Texto transcrito das páginas:
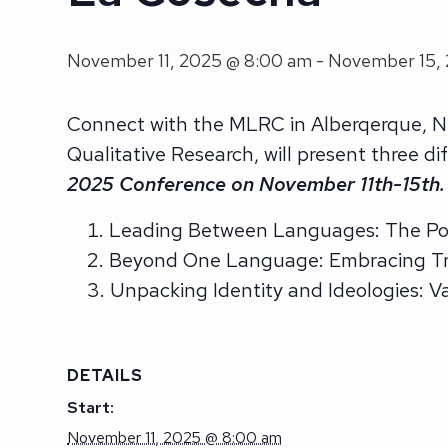
November 11, 2025 @ 8:00 am
-
November 15,
Connect with the MLRC in Alberqerque, N
Qualitative Research, will present three 
2025 Conference on November 11th-15th.
Leading Between Languages: The Pow
Beyond One Language: Embracing Tr
Unpacking Identity and Ideologies: 
DETAILS
Start:
November 11, 2025 @ 8:00 am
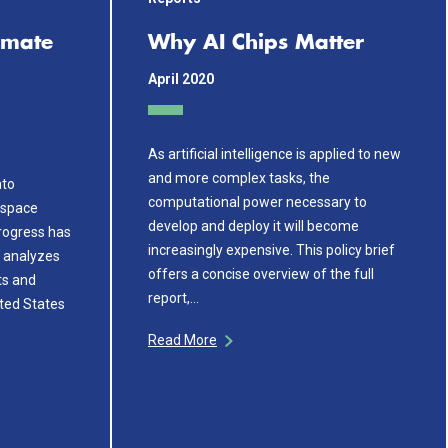
imate
Why AI Chips Matter
April 2020
As artificial intelligence is applied to new
and more complex tasks, the
nto
computational power necessary to
s space
develop and deploy it will become
rogress has
increasingly expensive. This policy brief
f analyzes
offers a concise overview of the full
ts and
report,…
ited States
Read More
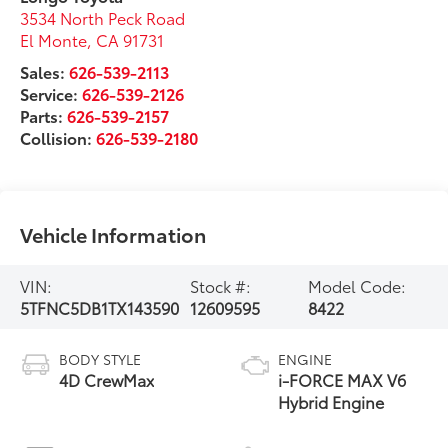
3534 North Peck Road
El Monte
,
CA
91731
Sales:
626-539-2113
Service:
626-539-2126
Parts:
626-539-2157
Collision:
626-539-2180
Vehicle Information
VIN:
Stock #:
Model Code:
5TFNC5DB1TX143590
12609595
8422
BODY STYLE
ENGINE
4D CrewMax
i-FORCE MAX V6
Hybrid Engine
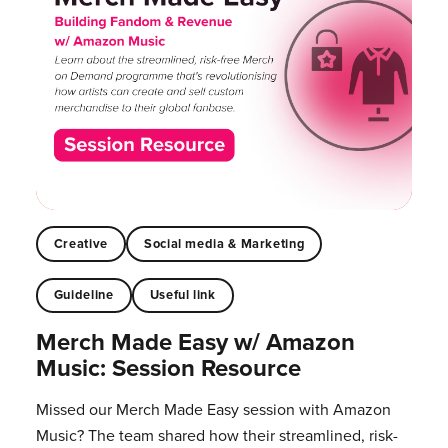
Creative
Social media & Marketing
Guideline
Useful link
Merch Made Easy w/ Amazon
Music: Session Resource
Missed our Merch Made Easy session with Amazon
Music? The team shared how their streamlined, risk-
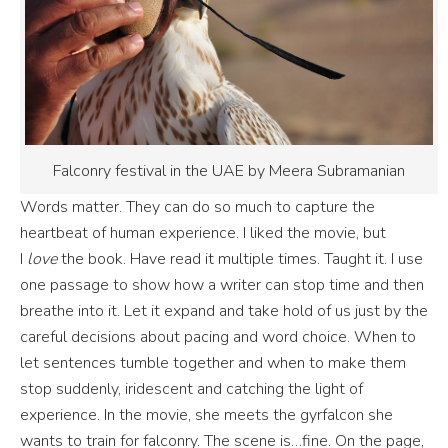
Falconry festival in the UAE by Meera Subramanian
Words matter. They can do so much to capture the
heartbeat of human experience. I liked the movie, but
I
love
the book. Have read it multiple times. Taught it. I use
one passage to show how a writer can stop time and then
breathe into it. Let it expand and take hold of us just by the
careful decisions about pacing and word choice. When to
let sentences tumble together and when to make them
stop suddenly, iridescent and catching the light of
experience. In the movie, she meets the gyrfalcon she
wants to train for falconry. The scene is…fine. On the page,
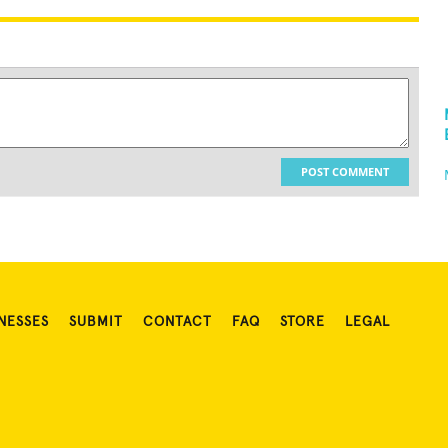
POST COMMENT
NESSES
SUBMIT
CONTACT
FAQ
STORE
LEGAL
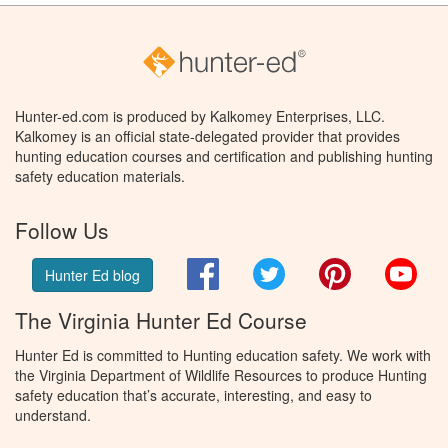
Hunter-ed.com is produced by Kalkomey Enterprises, LLC.
Kalkomey is an official state-delegated provider that provides
hunting education courses and certification and publishing hunting
safety education materials.
Follow Us
Facebook
Twitter
Pinterest
You
Hunter Ed blog
The Virginia Hunter Ed Course
Hunter Ed is committed to Hunting education safety. We work with
the Virginia Department of Wildlife Resources to produce Hunting
safety education that’s accurate, interesting, and easy to
understand.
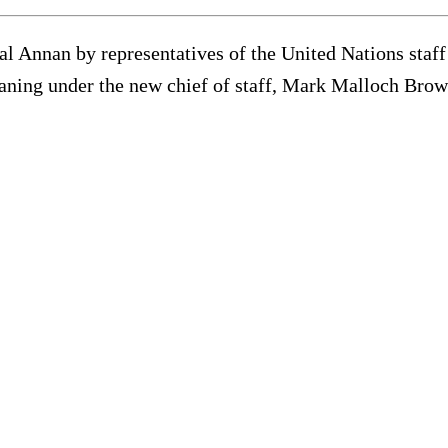
Annan by representatives of the United Nations staff u
eaning under the new chief of staff, Mark Malloch Brow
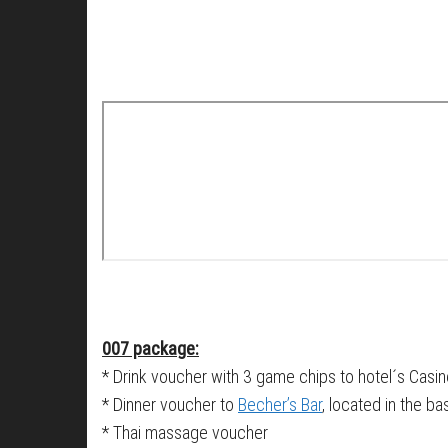
007 package:
* Drink voucher with 3 game chips to hotel´s Casi
* Dinner voucher to
Becher’s Bar
, located in the b
* Thai massage voucher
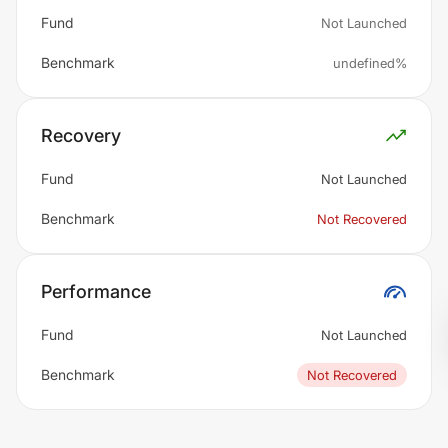
Fund
Not Launched
Benchmark
undefined%
Recovery
Fund
Not Launched
Benchmark
Not Recovered
Performance
Fund
Not Launched
Benchmark
Not Recovered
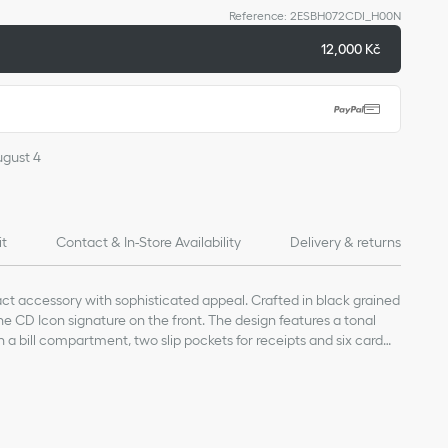
Reference
:
2ESBH072CDI_H00N
12,000 Kč
ugust 4
it
Contact & In-Store Availability
Delivery & returns
act accessory with sophisticated appeal. Crafted in black grained
 the CD Icon signature on the front. The design features a tonal
h a bill compartment, two slip pockets for receipts and six card
fit easily into any pocket or bag.
kin
bric lining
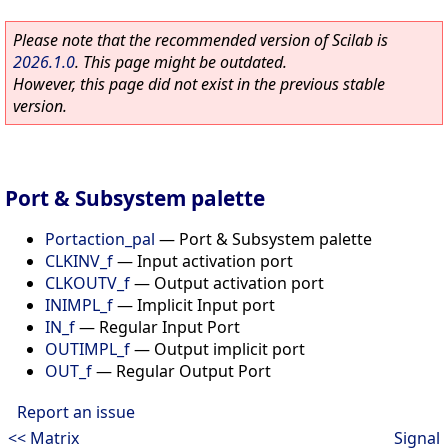
Please note that the recommended version of Scilab is
2026.1.0
. This page might be outdated.
However, this page did not exist in the previous stable
version.
Port & Subsystem palette
Portaction_pal
—
Port & Subsystem palette
CLKINV_f
—
Input activation port
CLKOUTV_f
—
Output activation port
INIMPL_f
—
Implicit Input port
IN_f
—
Regular Input Port
OUTIMPL_f
—
Output implicit port
OUT_f
—
Regular Output Port
Report an issue
<< Matrix
Signal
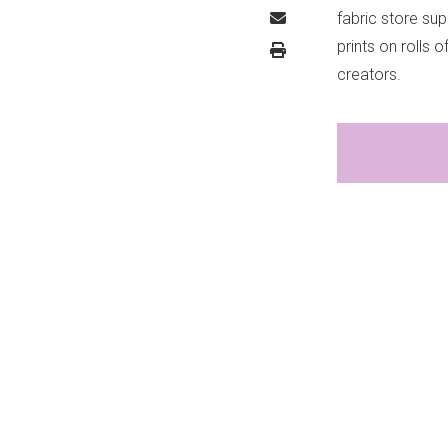
fabric store sup
prints on rolls 
creators.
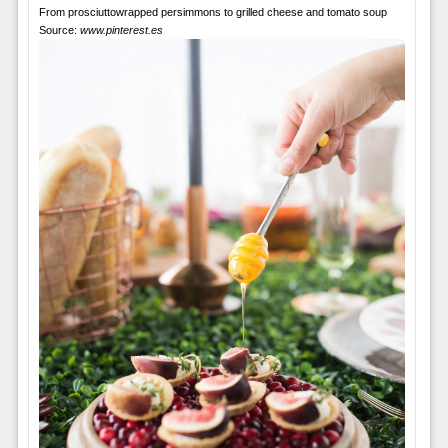
From prosciuttowrapped persimmons to grilled cheese and tomato soup
Source:
www.pinterest.es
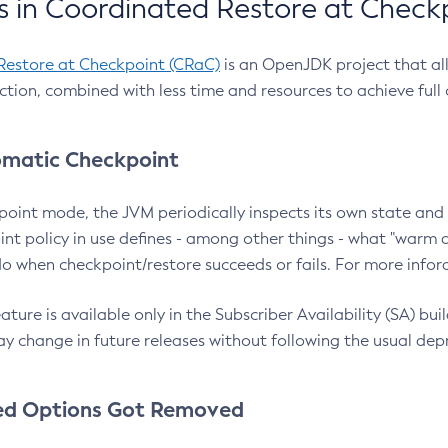
 in Coordinated Restore at Check
Restore at Checkpoint (CRaC)
is an OpenJDK project that al
action, combined with less time and resources to achieve full
matic Checkpoint
point mode, the JVM periodically inspects its own state and 
nt policy in use defines - among other things - what "warm a
o when checkpoint/restore succeeds or fails. For more infor
ture is available only in the Subscriber Availability (SA) builds
y change in future releases without following the usual dep
ed Options Got Removed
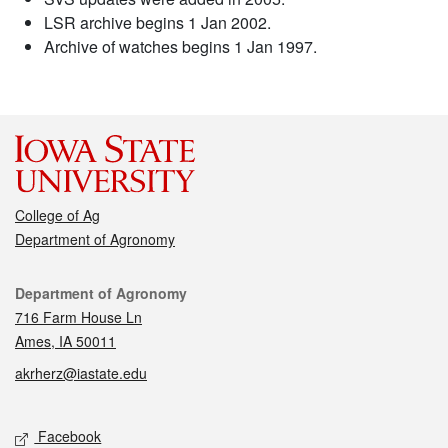
LSR archive begins 1 Jan 2002.
Archive of watches begins 1 Jan 1997.
College of Ag
Department of Agronomy
Contact
Department of Agronomy
716 Farm House Ln
Ames, IA 50011
akrherz@iastate.edu
Social media
Facebook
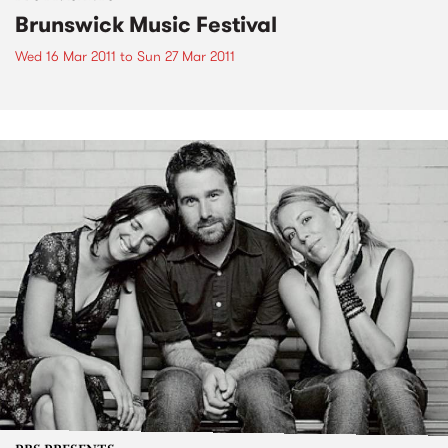
Brunswick Music Festival
Wed 16 Mar 2011
to
Sun 27 Mar 2011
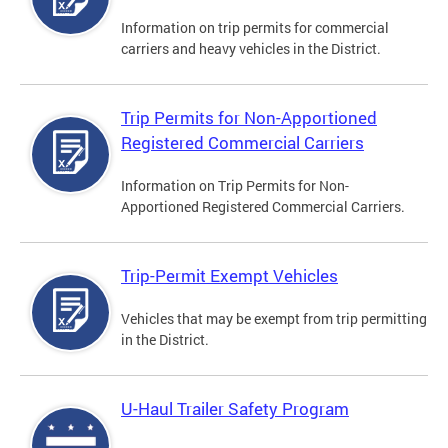
Information on trip permits for commercial
carriers and heavy vehicles in the District.
Trip Permits for Non-Apportioned
Registered Commercial Carriers
Information on Trip Permits for Non-
Apportioned Registered Commercial Carriers.
Trip-Permit Exempt Vehicles
Vehicles that may be exempt from trip permitting
in the District.
U-Haul Trailer Safety Program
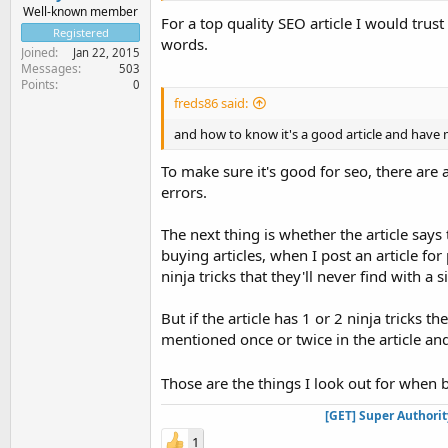
Well-known member
For a top quality SEO article I would tru
Registered
words.
Joined
Jan 22, 2015
Messages
503
Points
0
freds86 said:
and how to know it's a good article and have m
To make sure it's good for seo, there are a
errors.
The next thing is whether the article says 
buying articles, when I post an article f
ninja tricks that they'll never find with a
But if the article has 1 or 2 ninja tricks 
mentioned once or twice in the article a
Those are the things I look out for when 
[GET] Super Authori
1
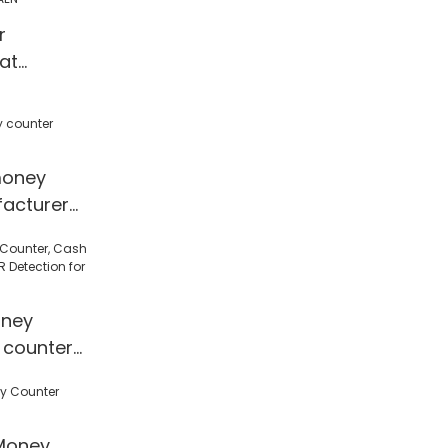
ines mix
r
g
at
es | HUAEN
money
acturer
ney
 counter
 Detection
l/Shop
Money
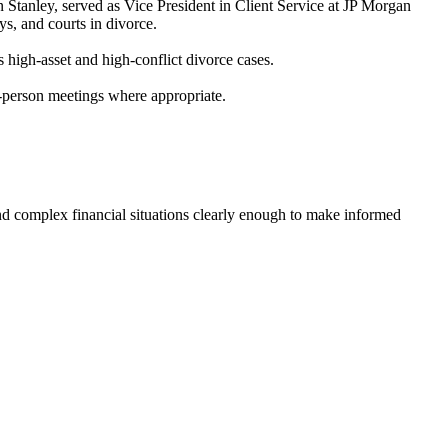
n Stanley, served as Vice President in Client Service at JP Morgan
s, and courts in divorce.
 high-asset and high-conflict divorce cases.
-person meetings where appropriate.
stand complex financial situations clearly enough to make informed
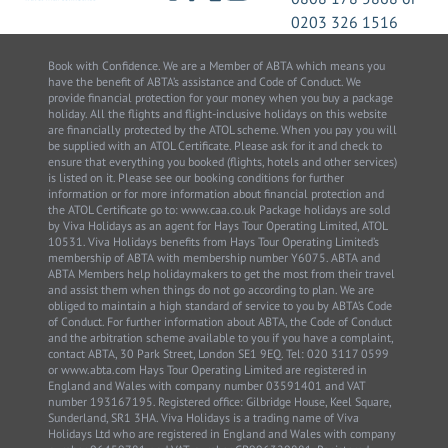
0203 326 1516
Book with Confidence. We are a Member of ABTA which means you
have the benefit of ABTA’s assistance and Code of Conduct. We
provide financial protection for your money when you buy a package
holiday. All the flights and flight-inclusive holidays on this website
are financially protected by the ATOL scheme. When you pay you will
be supplied with an ATOL Certificate. Please ask for it and check to
ensure that everything you booked (flights, hotels and other services)
is listed on it. Please see our booking conditions for further
information or for more information about financial protection and
the ATOL Certificate go to: www.caa.co.uk Package holidays are sold
by Viva Holidays as an agent for Hays Tour Operating Limited, ATOL
10531. Viva Holidays benefits from Hays Tour Operating Limited’s
membership of ABTA with membership number Y6075. ABTA and
ABTA Members help holidaymakers to get the most from their travel
and assist them when things do not go according to plan. We are
obliged to maintain a high standard of service to you by ABTA’s Code
of Conduct. For further information about ABTA, the Code of Conduct
and the arbitration scheme available to you if you have a complaint,
contact ABTA, 30 Park Street, London SE1 9EQ. Tel: 020 3117 0599
or www.abta.com Hays Tour Operating Limited are registered in
England and Wales with company number 03591401 and VAT
number 193167195. Registered office: Gilbridge House, Keel Square,
Sunderland, SR1 3HA. Viva Holidays is a trading name of Viva
Holidays Ltd who are registered in England and Wales with company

--- TAREFA ---
Reproduza todas as linhas acima sem nenhuma alteração, por favor, mas omita as imagens na resposta.

--- RESPOSTA ---
November 11, 2025 @ 8:00 am
-
November 15,
Connect with the MLRC in Alberqerque, N
Qualitative Research, will present three 
2025 Conference on November 11th-15th.
Leading Between Languages: The Pow
Beyond One Language: Embracing Tr
Unpacking Identity and Ideologies: 
DETAILS
Start:
November 11, 2025 @ 8:00 am
imate
Why AI Chips Matter
April 2020
As artificial intelligence is applied to new
and more complex tasks, the
nto
computational power necessary to
s space
develop and deploy it will become
rogress has
increasingly expensive. This policy brief
f analyzes
offers a concise overview of the full
ts and
report,…
ited States
Read More
3534 North Peck Road
El Monte
,
CA
91731
Sales:
626-539-2113
Service:
626-539-2126
Parts:
626-539-2157
Collision:
626-539-2180
Vehicle Information
VIN:
Stock #:
Model Code:
5TFNC5DB1TX143590
12609595
8422
BODY STYLE
ENGINE
4D CrewMax
i-FORCE MAX V6
Hybrid Engine
Creative
Social media & Marketing
Guideline
Useful link
Merch Made Easy w/ Amazon
Music: Session Resource
Missed our Merch Made Easy session with Amazon
Music? The team shared how their streamlined, risk-
Falconry festival in the UAE by Meera Subramanian
Words matter. They can do so much to capture the
heartbeat of human experience. I liked the movie, but
I
love
the book. Have read it multiple times. Taught it. I use
one passage to show how a writer can stop time and then
breathe into it. Let it expand and take hold of us just by the
careful decisions about pacing and word choice. When to
let sentences tumble together and when to make them
stop suddenly, iridescent and catching the light of
experience. In the movie, she meets the gyrfalcon she
wants to train for falconry. The scene is…fine. On the page,
POST COMMENT
NESSES
SUBMIT
CONTACT
FAQ
STORE
LEGAL
Hunter-ed.com is produced by Kalkomey Enterprises, LLC.
Kalkomey is an official state-delegated provider that provides
hunting education courses and certification and publishing hunting
safety education materials.
Follow Us
Facebook
Twitter
Pinterest
You
Hunter Ed blog
The Virginia Hunter Ed Course
Hunter Ed is committed to Hunting education safety. We work with
the Virginia Department of Wildlife Resources to produce Hunting
safety education that’s accurate, interesting, and easy to
understand.
Annan by representatives of the United Nations staff u
eaning under the new chief of staff, Mark Malloch Brow
007 package:
* Drink voucher with 3 game chips to hotel´s Casi
* Dinner voucher to
Becher’s Bar
, located in the b
* Thai massage voucher
Fund
Not Launched
Benchmark
undefined%
Recovery
Fund
Not Launched
Benchmark
Not Recovered
Performance
Fund
Not Launched
Benchmark
Not Recovered
Reference
:
2ESBH072CDI_H00N
12,000 Kč
ugust 4
it
Contact & In-Store Availability
Delivery & returns
act accessory with sophisticated appeal. Crafted in black grained
 the CD Icon signature on the front. The design features a tonal
h a bill compartment, two slip pockets for receipts and six card
fit easily into any pocket or bag.
kin
bric lining
Please note that the recommended version of Scilab is
2026.1.0
. This page might be outdated.
However, this page did not exist in the previous stable
version.
Port & Subsystem palette
Portaction_pal
—
Port & Subsystem palette
CLKINV_f
—
Input activation port
CLKOUTV_f
—
Output activation port
INIMPL_f
—
Implicit Input port
IN_f
—
Regular Input Port
OUTIMPL_f
—
Output implicit port
OUT_f
—
Regular Output Port
Report an issue
<< Matrix
Signal
fabric store sup
prints on rolls 
creators.
From prosciuttowrapped persimmons to grilled cheese and tomato soup
Source:
www.pinterest.es
 in Coordinated Restore at Check
Restore at Checkpoint (CRaC)
is an OpenJDK project that al
action, combined with less time and resources to achieve full
matic Checkpoint
point mode, the JVM periodically inspects its own state and 
nt policy in use defines - among other things - what "warm a
o when checkpoint/restore succeeds or fails. For more infor
ture is available only in the Subscriber Availability (SA) builds
y change in future releases without following the usual dep
ed Options Got Removed
LSR archive begins 1 Jan 2002.
Archive of watches begins 1 Jan 1997.
College of Ag
Department of Agronomy
Contact
Department of Agronomy
716 Farm House Ln
Ames, IA 50011
akrherz@iastate.edu
Social media
Facebook
Brunswick Music Festival
Wed 16 Mar 2011
to
Sun 27 Mar 2011
Information on trip permits for commercial
carriers and heavy vehicles in the District.
Trip Permits for Non-Apportioned
Registered Commercial Carriers
Information on Trip Permits for Non-
Apportioned Registered Commercial Carriers.
Trip-Permit Exempt Vehicles
Vehicles that may be exempt from trip permitting
in the District.
U-Haul Trailer Safety Program
Well-known member
For a top quality SEO article I would tru
Registered
words.
Joined
Jan 22, 2015
Messages
503
Points
0
freds86 said:
and how to know it's a good article and have m
To make sure it's good for seo, there are a
errors.
The next thing is whether the article says 
buying articles, when I post an article f
ninja tricks that they'll never find with a
But if the article has 1 or 2 ninja tricks 
mentioned once or twice in the article a
Those are the things I look out for when 
[GET] Super Authori
1
ines mix
r
g
at
es | HUAEN
money
acturer
ney
 counter
 Detection
l/Shop
Money
n Stanley, served as Vice President in Client Service at JP Morgan
s, and courts in divorce.
 high-asset and high-conflict divorce cases.
-person meetings where appropriate.
stand complex financial situations clearly enough to make informed
0203 326 1516
Book with Confidence. We are a Member of ABTA which means you
have the benefit of ABTA’s assistance and Code of Conduct. We
provide financial protection for your money when you buy a package
holiday. All the flights and flight-inclusive holidays on this website
are financially protected by the ATOL scheme. When you pay you will
be supplied with an ATOL Certificate. Please ask for it and check to
ensure that everything you booked (flights, hotels and other services)
is listed on it. Please see our booking conditions for further
information or for more information about financial protection and
the ATOL Certificate go to: www.caa.co.uk Package holidays are sold
by Viva Holidays as an agent for Hays Tour Operating Limited, ATOL
10531. Viva Holidays benefits from Hays Tour Operating Limited’s
membership of ABTA with membership number Y6075. ABTA and
ABTA Members help holidaymakers to get the most from their travel
and assist them when things do not go according to plan. We are
obliged to maintain a high standard of service to you by ABTA’s Code
of Conduct. For further information about ABTA, the Code of Conduct
and the arbitration scheme available to you if you have a complaint,
contact ABTA, 30 Park Street, London SE1 9EQ. Tel: 020 3117 0599
or www.abta.com Hays Tour Operating Limited are registered in
England and Wales with company number 03591401 and VAT
number 193167195. Registered office: Gilbridge House, Keel Square,
Sunderland, SR1 3HA. Viva Holidays is a trading name of Viva
Holidays Ltd who are registered in England and Wales with company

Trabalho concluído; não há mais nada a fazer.